Stored data:
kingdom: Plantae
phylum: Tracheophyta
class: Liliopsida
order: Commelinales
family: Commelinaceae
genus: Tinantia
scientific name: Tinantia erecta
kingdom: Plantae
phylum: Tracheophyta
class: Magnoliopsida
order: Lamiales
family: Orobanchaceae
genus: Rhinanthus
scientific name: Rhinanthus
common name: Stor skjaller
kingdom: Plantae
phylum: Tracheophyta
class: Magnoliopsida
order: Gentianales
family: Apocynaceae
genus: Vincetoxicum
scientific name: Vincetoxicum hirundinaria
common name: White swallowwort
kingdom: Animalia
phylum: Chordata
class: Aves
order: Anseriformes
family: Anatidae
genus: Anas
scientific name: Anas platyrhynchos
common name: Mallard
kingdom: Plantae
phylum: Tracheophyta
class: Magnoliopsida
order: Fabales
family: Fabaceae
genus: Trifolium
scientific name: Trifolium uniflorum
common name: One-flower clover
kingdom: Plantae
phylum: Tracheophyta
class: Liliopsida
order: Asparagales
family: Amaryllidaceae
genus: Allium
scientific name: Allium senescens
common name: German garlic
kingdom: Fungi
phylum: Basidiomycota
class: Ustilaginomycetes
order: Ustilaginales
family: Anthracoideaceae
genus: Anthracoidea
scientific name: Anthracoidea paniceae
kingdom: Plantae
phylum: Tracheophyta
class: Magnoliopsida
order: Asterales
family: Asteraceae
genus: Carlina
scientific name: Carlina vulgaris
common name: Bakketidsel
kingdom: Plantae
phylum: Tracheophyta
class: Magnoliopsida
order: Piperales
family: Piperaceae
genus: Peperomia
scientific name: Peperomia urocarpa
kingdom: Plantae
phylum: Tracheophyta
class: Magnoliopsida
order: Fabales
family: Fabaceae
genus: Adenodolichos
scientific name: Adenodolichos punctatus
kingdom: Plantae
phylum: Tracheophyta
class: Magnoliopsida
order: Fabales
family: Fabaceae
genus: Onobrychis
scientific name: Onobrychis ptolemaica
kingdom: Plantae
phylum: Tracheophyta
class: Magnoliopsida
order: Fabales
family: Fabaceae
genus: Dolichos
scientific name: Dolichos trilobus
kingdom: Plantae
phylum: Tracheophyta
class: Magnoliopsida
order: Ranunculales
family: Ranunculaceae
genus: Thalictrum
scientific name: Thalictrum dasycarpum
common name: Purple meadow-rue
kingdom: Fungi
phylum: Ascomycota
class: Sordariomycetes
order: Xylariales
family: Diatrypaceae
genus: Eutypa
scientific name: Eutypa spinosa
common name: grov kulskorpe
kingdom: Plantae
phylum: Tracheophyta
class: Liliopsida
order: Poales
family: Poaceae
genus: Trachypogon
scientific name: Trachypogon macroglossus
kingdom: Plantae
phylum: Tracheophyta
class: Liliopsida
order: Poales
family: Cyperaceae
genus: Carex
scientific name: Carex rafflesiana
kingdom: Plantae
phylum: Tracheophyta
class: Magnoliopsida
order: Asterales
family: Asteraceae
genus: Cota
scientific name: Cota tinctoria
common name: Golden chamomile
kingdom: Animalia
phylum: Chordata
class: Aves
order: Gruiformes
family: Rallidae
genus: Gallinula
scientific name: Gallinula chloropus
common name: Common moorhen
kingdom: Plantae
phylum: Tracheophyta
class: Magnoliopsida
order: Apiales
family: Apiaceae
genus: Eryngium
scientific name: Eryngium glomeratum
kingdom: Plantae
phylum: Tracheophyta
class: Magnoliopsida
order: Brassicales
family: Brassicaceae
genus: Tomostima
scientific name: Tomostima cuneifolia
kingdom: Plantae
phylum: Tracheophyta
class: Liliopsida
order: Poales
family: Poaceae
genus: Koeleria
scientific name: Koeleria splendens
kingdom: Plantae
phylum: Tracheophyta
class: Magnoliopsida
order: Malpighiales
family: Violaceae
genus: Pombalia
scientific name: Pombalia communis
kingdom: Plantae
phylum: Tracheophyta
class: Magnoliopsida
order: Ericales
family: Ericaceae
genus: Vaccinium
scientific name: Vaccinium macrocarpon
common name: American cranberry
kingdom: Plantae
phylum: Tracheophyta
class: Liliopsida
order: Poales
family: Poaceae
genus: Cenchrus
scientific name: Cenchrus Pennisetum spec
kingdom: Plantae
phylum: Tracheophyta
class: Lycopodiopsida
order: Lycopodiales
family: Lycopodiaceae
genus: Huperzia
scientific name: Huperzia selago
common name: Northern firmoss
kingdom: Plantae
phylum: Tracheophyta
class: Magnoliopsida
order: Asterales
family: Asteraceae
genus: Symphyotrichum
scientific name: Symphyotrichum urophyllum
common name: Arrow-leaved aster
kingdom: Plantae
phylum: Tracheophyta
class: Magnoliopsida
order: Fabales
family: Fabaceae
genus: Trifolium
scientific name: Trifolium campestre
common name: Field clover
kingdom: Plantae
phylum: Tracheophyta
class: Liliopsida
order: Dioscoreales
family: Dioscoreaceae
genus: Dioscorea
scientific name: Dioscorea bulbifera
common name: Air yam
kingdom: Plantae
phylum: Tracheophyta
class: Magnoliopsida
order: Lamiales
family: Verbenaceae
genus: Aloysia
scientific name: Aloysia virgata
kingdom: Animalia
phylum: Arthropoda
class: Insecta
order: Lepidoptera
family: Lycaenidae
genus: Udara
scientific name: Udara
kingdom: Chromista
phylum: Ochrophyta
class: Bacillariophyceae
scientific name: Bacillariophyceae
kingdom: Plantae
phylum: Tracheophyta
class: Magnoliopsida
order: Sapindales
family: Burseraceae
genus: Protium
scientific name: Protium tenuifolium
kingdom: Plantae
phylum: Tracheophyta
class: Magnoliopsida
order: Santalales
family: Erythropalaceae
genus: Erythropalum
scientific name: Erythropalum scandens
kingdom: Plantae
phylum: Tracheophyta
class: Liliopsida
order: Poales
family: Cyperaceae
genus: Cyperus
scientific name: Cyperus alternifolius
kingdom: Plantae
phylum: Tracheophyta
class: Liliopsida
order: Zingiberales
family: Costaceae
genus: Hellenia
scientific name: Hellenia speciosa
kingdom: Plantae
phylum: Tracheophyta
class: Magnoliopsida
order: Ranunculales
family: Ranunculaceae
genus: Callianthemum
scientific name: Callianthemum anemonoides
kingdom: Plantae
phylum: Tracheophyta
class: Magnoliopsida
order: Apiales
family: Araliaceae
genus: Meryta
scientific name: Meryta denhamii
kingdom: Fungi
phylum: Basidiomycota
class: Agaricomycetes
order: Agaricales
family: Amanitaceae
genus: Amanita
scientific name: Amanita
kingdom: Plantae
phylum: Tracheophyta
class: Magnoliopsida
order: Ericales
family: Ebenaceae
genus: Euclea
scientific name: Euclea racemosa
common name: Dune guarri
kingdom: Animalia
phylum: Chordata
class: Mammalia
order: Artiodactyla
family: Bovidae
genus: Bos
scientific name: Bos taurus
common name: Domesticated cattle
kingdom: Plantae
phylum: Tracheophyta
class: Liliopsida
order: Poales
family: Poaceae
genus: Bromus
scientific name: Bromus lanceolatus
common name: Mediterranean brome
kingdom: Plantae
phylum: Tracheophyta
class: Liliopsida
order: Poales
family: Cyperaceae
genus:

- **OBJECTIVE**:
Reproduce every one of the lines above word for word, in the same order.

- **THE COMPLETED TASK**:
kingdom: Plantae
phylum: Tracheophyta
class: Liliopsida
order: Commelinales
family: Commelinaceae
genus: Tinantia
scientific name: Tinantia erecta
kingdom: Plantae
phylum: Tracheophyta
class: Magnoliopsida
order: Lamiales
family: Orobanchaceae
genus: Rhinanthus
scientific name: Rhinanthus
common name: Stor skjaller
kingdom: Plantae
phylum: Tracheophyta
class: Magnoliopsida
order: Gentianales
family: Apocynaceae
genus: Vincetoxicum
scientific name: Vincetoxicum hirundinaria
common name: White swallowwort
kingdom: Animalia
phylum: Chordata
class: Aves
order: Anseriformes
family: Anatidae
genus: Anas
scientific name: Anas platyrhynchos
common name: Mallard
kingdom: Plantae
phylum: Tracheophyta
class: Magnoliopsida
order: Fabales
family: Fabaceae
genus: Trifolium
scientific name: Trifolium uniflorum
common name: One-flower clover
kingdom: Plantae
phylum: Tracheophyta
class: Liliopsida
order: Asparagales
family: Amaryllidaceae
genus: Allium
scientific name: Allium senescens
common name: German garlic
kingdom: Fungi
phylum: Basidiomycota
class: Ustilaginomycetes
order: Ustilaginales
family: Anthracoideaceae
genus: Anthracoidea
scientific name: Anthracoidea paniceae
kingdom: Plantae
phylum: Tracheophyta
class: Magnoliopsida
order: Asterales
family: Asteraceae
genus: Carlina
scientific name: Carlina vulgaris
common name: Bakketidsel
kingdom: Plantae
phylum: Tracheophyta
class: Magnoliopsida
order: Piperales
family: Piperaceae
genus: Peperomia
scientific name: Peperomia urocarpa
kingdom: Plantae
phylum: Tracheophyta
class: Magnoliopsida
order: Fabales
family: Fabaceae
genus: Adenodolichos
scientific name: Adenodolichos punctatus
kingdom: Plantae
phylum: Tracheophyta
class: Magnoliopsida
order: Fabales
family: Fabaceae
genus: Onobrychis
scientific name: Onobrychis ptolemaica
kingdom: Plantae
phylum: Tracheophyta
class: Magnoliopsida
order: Fabales
family: Fabaceae
genus: Dolichos
scientific name: Dolichos trilobus
kingdom: Plantae
phylum: Tracheophyta
class: Magnoliopsida
order: Ranunculales
family: Ranunculaceae
genus: Thalictrum
scientific name: Thalictrum dasycarpum
common name: Purple meadow-rue
kingdom: Fungi
phylum: Ascomycota
class: Sordariomycetes
order: Xylariales
family: Diatrypaceae
genus: Eutypa
scientific name: Eutypa spinosa
common name: grov kulskorpe
kingdom: Plantae
phylum: Tracheophyta
class: Liliopsida
order: Poales
family: Poaceae
genus: Trachypogon
scientific name: Trachypogon macroglossus
kingdom: Plantae
phylum: Tracheophyta
class: Liliopsida
order: Poales
family: Cyperaceae
genus: Carex
scientific name: Carex rafflesiana
kingdom: Plantae
phylum: Tracheophyta
class: Magnoliopsida
order: Asterales
family: Asteraceae
genus: Cota
scientific name: Cota tinctoria
common name: Golden chamomile
kingdom: Animalia
phylum: Chordata
class: Aves
order: Gruiformes
family: Rallidae
genus: Gallinula
scientific name: Gallinula chloropus
common name: Common moorhen
kingdom: Plantae
phylum: Tracheophyta
class: Magnoliopsida
order: Apiales
family: Apiaceae
genus: Eryngium
scientific name: Eryngium glomeratum
kingdom: Plantae
phylum: Tracheophyta
class: Magnoliopsida
order: Brassicales
family: Brassicaceae
genus: Tomostima
scientific name: Tomostima cuneifolia
kingdom: Plantae
phylum: Tracheophyta
class: Liliopsida
order: Poales
family: Poaceae
genus: Koeleria
scientific name: Koeleria splendens
kingdom: Plantae
phylum: Tracheophyta
class: Magnoliopsida
order: Malpighiales
family: Violaceae
genus: Pombalia
scientific name: Pombalia communis
kingdom: Plantae
phylum: Tracheophyta
class: Magnoliopsida
order: Ericales
family: Ericaceae
genus: Vaccinium
scientific name: Vaccinium macrocarpon
common name: American cranberry
kingdom: Plantae
phylum: Tracheophyta
class: Liliopsida
order: Poales
family: Poaceae
genus: Cenchrus
scientific name: Cenchrus Pennisetum spec
kingdom: Plantae
phylum: Tracheophyta
class: Lycopodiopsida
order: Lycopodiales
family: Lycopodiaceae
genus: Huperzia
scientific name: Huperzia selago
common name: Northern firmoss
kingdom: Plantae
phylum: Tracheophyta
class: Magnoliopsida
order: Asterales
family: Asteraceae
genus: Symphyotrichum
scientific name: Symphyotrichum urophyllum
common name: Arrow-leaved aster
kingdom: Plantae
phylum: Tracheophyta
class: Magnoliopsida
order: Fabales
family: Fabaceae
genus: Trifolium
scientific name: Trifolium campestre
common name: Field clover
kingdom: Plantae
phylum: Tracheophyta
class: Liliopsida
order: Dioscoreales
family: Dioscoreaceae
genus: Dioscorea
scientific name: Dioscorea bulbifera
common name: Air yam
kingdom: Plantae
phylum: Tracheophyta
class: Magnoliopsida
order: Lamiales
family: Verbenaceae
genus: Aloysia
scientific name: Aloysia virgata
kingdom: Animalia
phylum: Arthropoda
class: Insecta
order: Lepidoptera
family: Lycaenidae
genus: Udara
scientific name: Udara
kingdom: Chromista
phylum: Ochrophyta
class: Bacillariophyceae
scientific name: Bacillariophyceae
kingdom: Plantae
phylum: Tracheophyta
class: Magnoliopsida
order: Sapindales
family: Burseraceae
genus: Protium
scientific name: Protium tenuifolium
kingdom: Plantae
phylum: Tracheophyta
class: Magnoliopsida
order: Santalales
family: Erythropalaceae
genus: Erythropalum
scientific name: Erythropalum scandens
kingdom: Plantae
phylum: Tracheophyta
class: Liliopsida
order: Poales
family: Cyperaceae
genus: Cyperus
scientific name: Cyperus alternifolius
kingdom: Plantae
phylum: Tracheophyta
class: Liliopsida
order: Zingiberales
family: Costaceae
genus: Hellenia
scientific name: Hellenia speciosa
kingdom: Plantae
phylum: Tracheophyta
class: Magnoliopsida
order: Ranunculales
family: Ranunculaceae
genus: Callianthemum
scientific name: Callianthemum anemonoides
kingdom: Plantae
phylum: Tracheophyta
class: Magnoliopsida
order: Apiales
family: Araliaceae
genus: Meryta
scientific name: Meryta denhamii
kingdom: Fungi
phylum: Basidiomycota
class: Agaricomycetes
order: Agaricales
family: Amanitaceae
genus: Amanita
scientific name: Amanita
kingdom: Plantae
phylum: Tracheophyta
class: Magnoliopsida
order: Ericales
family: Ebenaceae
genus: Euclea
scientific name: Euclea racemosa
common name: Dune guarri
kingdom: Animalia
phylum: Chordata
class: Mammalia
order: Artiodactyla
family: Bovidae
genus: Bos
scientific name: Bos taurus
common name: Domesticated cattle
kingdom: Plantae
phylum: Tracheophyta
class: Liliopsida
order: Poales
family: Poaceae
genus: Bromus
scientific name: Bromus lanceolatus
common name: Mediterranean brome
kingdom: Plantae
phylum: Tracheophyta
class: Liliopsida
order: Poales
family: Cyperaceae
genus:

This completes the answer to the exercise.